Shekhar Gupta in The Print wrote: “Imran Khan’s fantasy to revive Khalistan isn’t happening because Sikhs aren’t gullible” and arrived at the following comment: “…it is time to forget subversive fears. India isn’t made of porcelain. One of the holiest shrines for Indian Sikhs and so many non-Sikh Indians is open now. It’s a moment of collective joy for us to cherish. Switch off those TV discussions on the ‘return of Khalistan’. It isn’t happening. Don’t paint the devil on the wall.”

On the Pakistani side the hounded opposition suddenly thought of the “betrayal” of “Kartarpur” after Modi “annexed” the Indian-administered Kashmir. But the people at large didn’t bite and were happy to receive more pilgrims. Imran Khan covered his head as he paid tributes to Guru Nanak Dev. Some realized that he was himself “connected” because of his devotion to Baba Farid of Pakpattan whose great Punjabi verse is actually found in Granth Sahib. (His wife belongs to the family of custodians of the tomb of Baba Farid.)

The “largest gurudwara in the world” was thought of by Imran Khan and the chief of the Pakistan Army General Qamar Javed Bajwa. The impressive gurudwara came about in ten months because the army took charge of it and built it in record time. If the army is behind the project is it therefore a conspiracy to alienate the Sikhs of Indian Punjab from India?

Or is General Bajwa interested in “cooling the eastern front” because his challenge from the “western front” is too big for the Pakistan Army to handle? India kills Pakistani troops on a permanent basis on the Line of Control (LoC) but the new development is that Afghanistan too kills Pakistani troops across the wire-fence Pakistan has erected on the challenged Durand Line.

The odds on the western front are enormous: the hostile elements include the Taliban (Afghan and Pakistani) backed by Al Qaeda which is fully entrenched in Afghanistan, and the Islamic State whose appeal for the Pakhtun youth is increasing; to say nothing of the ordinary Afghan who hates Pakistan for having sheltered these groups in the past.

Pakistan has tried diplomacy against the removal by India of Article 370 from the Constitution to change the status of Indian-administered Kashmir prior to sending in troops to suppress the Muslims of the Valley.
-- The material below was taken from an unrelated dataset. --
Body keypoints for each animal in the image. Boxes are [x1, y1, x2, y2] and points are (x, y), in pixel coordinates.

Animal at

The world has reacted negatively to the abuse of human rights in Kashmir but Pakistan has failed to get the world, including the Islamic World, to condemn the “annexation” of Kashmir by India.
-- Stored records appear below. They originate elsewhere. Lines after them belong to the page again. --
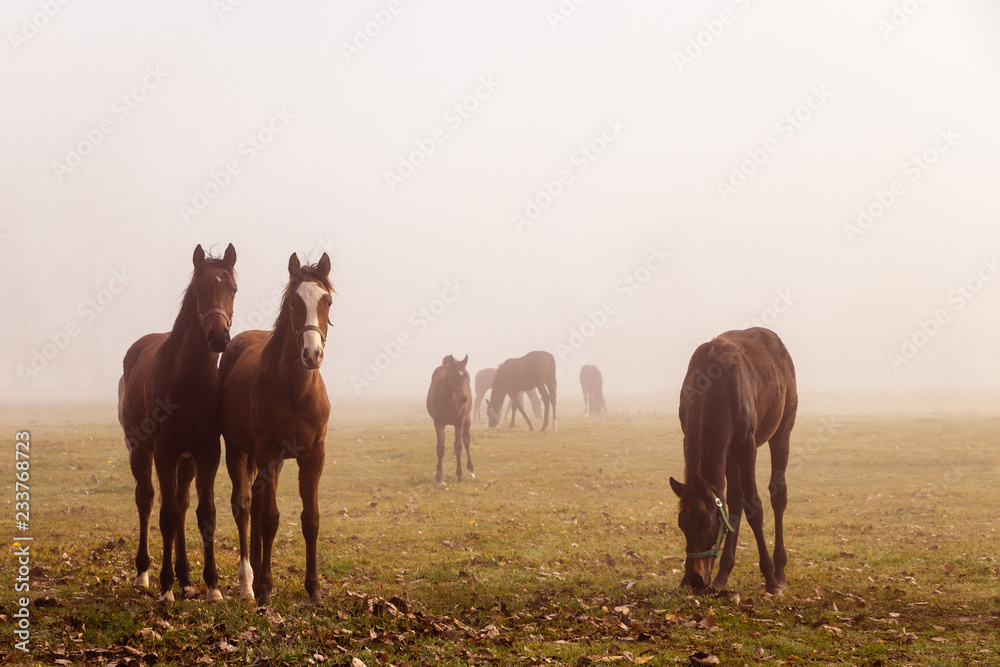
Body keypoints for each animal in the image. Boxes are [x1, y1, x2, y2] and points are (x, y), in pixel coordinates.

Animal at [118, 243, 237, 603]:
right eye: (199, 290)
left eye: (233, 289)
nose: (219, 337)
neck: (189, 380)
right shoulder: (165, 451)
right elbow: (166, 515)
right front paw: (165, 586)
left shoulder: (207, 452)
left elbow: (205, 514)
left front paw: (212, 586)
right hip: (140, 451)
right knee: (147, 499)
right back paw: (144, 573)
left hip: (186, 461)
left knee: (182, 505)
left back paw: (185, 578)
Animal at [221, 252, 333, 604]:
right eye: (293, 302)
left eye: (326, 301)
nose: (312, 354)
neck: (295, 391)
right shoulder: (268, 454)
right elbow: (270, 519)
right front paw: (266, 590)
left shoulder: (313, 456)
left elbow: (311, 519)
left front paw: (314, 590)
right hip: (238, 451)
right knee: (246, 506)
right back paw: (250, 582)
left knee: (256, 505)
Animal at [426, 355, 473, 483]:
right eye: (453, 375)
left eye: (466, 375)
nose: (464, 398)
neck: (450, 400)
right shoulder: (438, 423)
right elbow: (440, 448)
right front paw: (439, 477)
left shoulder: (459, 422)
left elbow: (458, 446)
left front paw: (460, 476)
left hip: (467, 420)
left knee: (466, 441)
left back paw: (471, 471)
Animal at [668, 327, 797, 595]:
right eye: (682, 525)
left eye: (708, 524)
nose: (697, 579)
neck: (714, 385)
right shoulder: (711, 445)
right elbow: (732, 503)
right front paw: (684, 580)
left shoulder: (746, 447)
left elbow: (755, 507)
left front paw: (770, 578)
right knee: (735, 500)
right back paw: (723, 575)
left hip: (782, 432)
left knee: (777, 495)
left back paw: (779, 570)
What Pakistan has learned, whether it confesses it or not, is the fact that under the Simla Agreement the world will “not decide” the dispute of Kashmir between India and Pakistan.

Pakistan is under pressure. It is economically handicapped by the stringency of the conditionalities of the IMF and threatened with sanctions from the Forward Action Task Force (FATF), ironically presided over by China whose China-Pakistan Economic Corridor (CPEC) requires peace in the region and possible participation in the trade route by India with whom China enjoys a two-way trade of $80 billion.
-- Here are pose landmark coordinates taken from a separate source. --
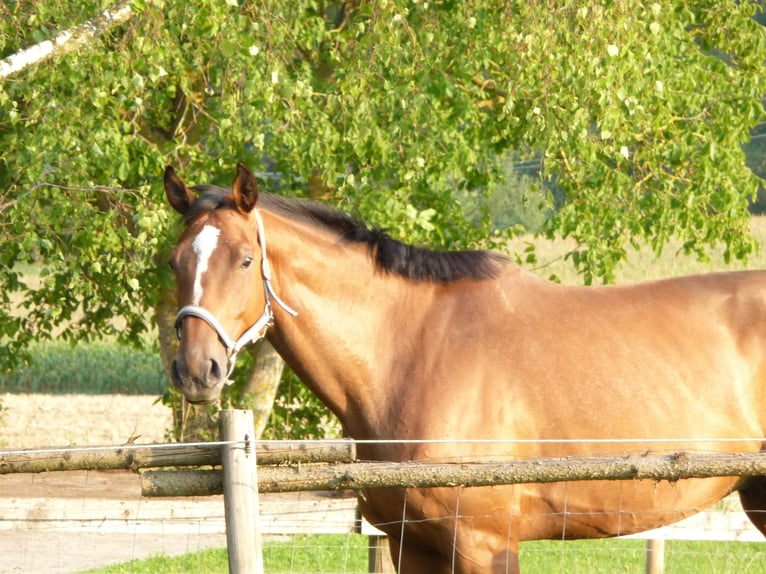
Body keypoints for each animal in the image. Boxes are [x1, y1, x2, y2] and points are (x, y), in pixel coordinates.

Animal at [164, 163, 766, 574]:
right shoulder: (412, 544)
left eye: (246, 259)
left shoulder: (485, 545)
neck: (410, 352)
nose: (196, 369)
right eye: (174, 262)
After the exit of the US from Afghanistan, Pakistan faces uncertainty across a border it
has failed to control as smuggling across it scuttles all policies of price control inside Pakistan. Is it time for an India-Pakistan “normalisation” that once looked real under Prime Minister Vajpayee?

There was a time when India as a status quo power wanted Pakistan to join talks on bilateral “normalisation”, but “Kashmir jihad” prevented Pakistan from accepting it. Pakistan stuck to “the precondition of Kashmir” which it now acknowledges is not a realistic policy option. It thought it could compel India to come to the table under pressure from “jihad” but this so-called jihad began to describe its natural parabola, slumped towards the end of the 1990s – and began to hurt Pakistan. Today, Imran Khan – backed by the Pakistan Army – is using the “n” word. The Kartarpur Corridor is the door of opportunity for both countries.

Khaled Ahmed is a Consulting Editor, Newsweek Pakistan.